> **LIST OF TASKS**:
A. In the forum thread on releasing stingrays while wading, where on LaddH's hand did the stingray sting him?
B. Retype, word for word, the stretch of the forum thread on releasing stingrays from "One buddy walked" through "(Feb 11, 2011)".

[Begin SELECTED EXCERPT]

# Water Scorpions



## Salty_UH (Feb 15, 2017)

Went wading with a few buddies over the weekend and two of the four of us landed stringrays....

One buddy walked to the shore, good approach but took him away from the spot and about 20 minutes....

The other buddy simply cut his line as soon as he saw the tail and re-tied, quicker but requires to haul extra gear.....not to mention loosing that one special bait

So question to 2coolers, what is your technique for releasing a stingray while wading?


----------



## fish4food (Feb 11, 2011)

Most of the time, I just cut the line and hope it swims away from you. 

I always carry extra lures and jig heads in my pocket so extra tackle isn't an issue.


----------



## LaddH (Sep 29, 2011)

Ever since I got stuck in the hand trying to de hook one I have cut the line.
It got me right between the thumb and index finger. I was lucky it was a small one but it ruined the fishing for me that day and hurt like heck.


----------



## Solodaddio (Mar 22, 2014)

Artificial


----------



## Drundel (Feb 6, 2006)

If there are two of us, one hold line, other use pliers to break spike, then remove hook, if solo and not near shore, cut line.


----------



## Snaggletoothfrecklefish (Jul 11, 2016)

Solodaddio said:


> Artificial


I've snagged several in the back with artificials.


----------



## Trouthunter (Dec 18, 1998)

Hold the line up and away from your body and use your pliers to break off the barb then remove your lure.

If it's a big ray he gets to keep my lure.

TH


----------

[End SELECTED EXCERPT]
[Begin COLLECTED DATA]

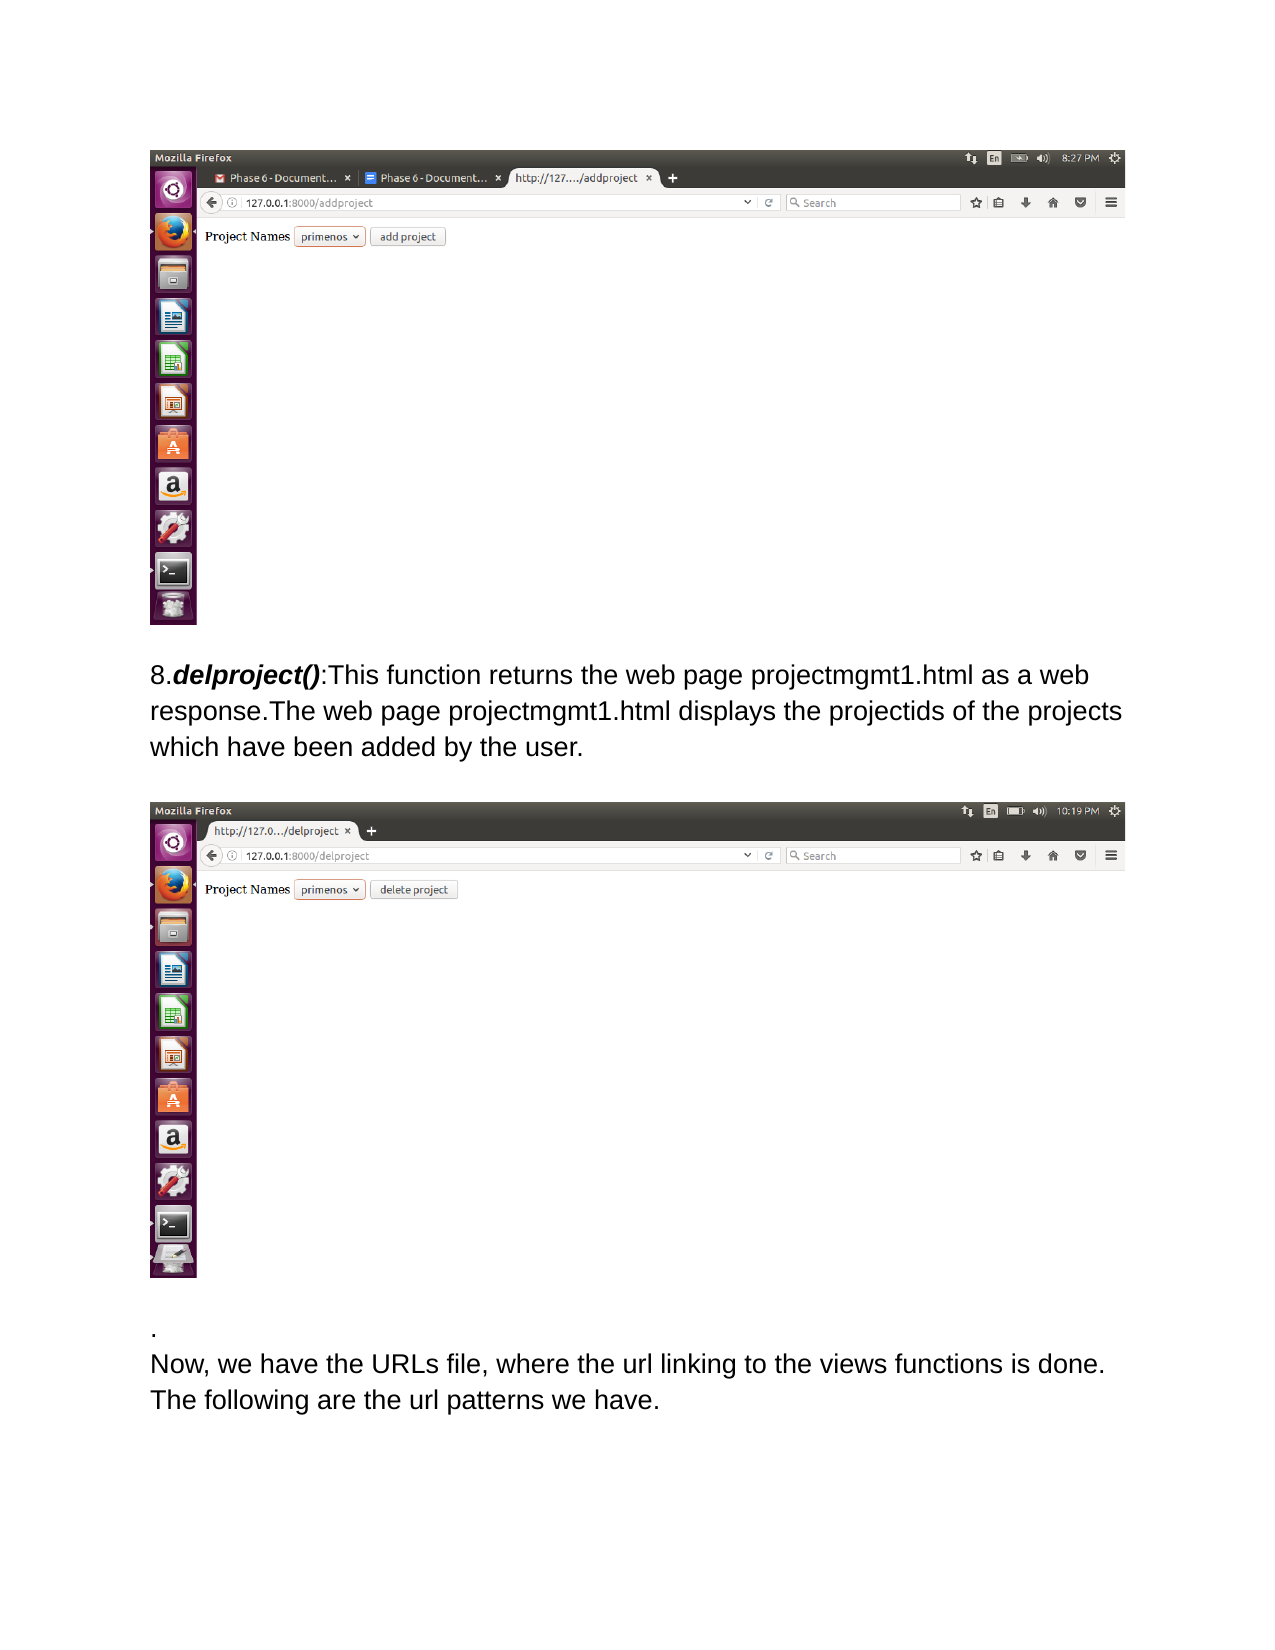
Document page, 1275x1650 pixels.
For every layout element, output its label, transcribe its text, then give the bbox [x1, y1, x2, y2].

[End COLLECTED DATA]

> **ANSWERS FOR THE TASKS**:
A. Right between the thumb and index finger.

B.
One buddy walked to the shore, good approach but took him away from the spot and about 20 minutes....

The other buddy simply cut his line as soon as he saw the tail and re-tied, quicker but requires to haul extra gear.....not to mention loosing that one special bait

So question to 2coolers, what is your technique for releasing a stingray while wading?


----------



## fish4food (Feb 11, 2011)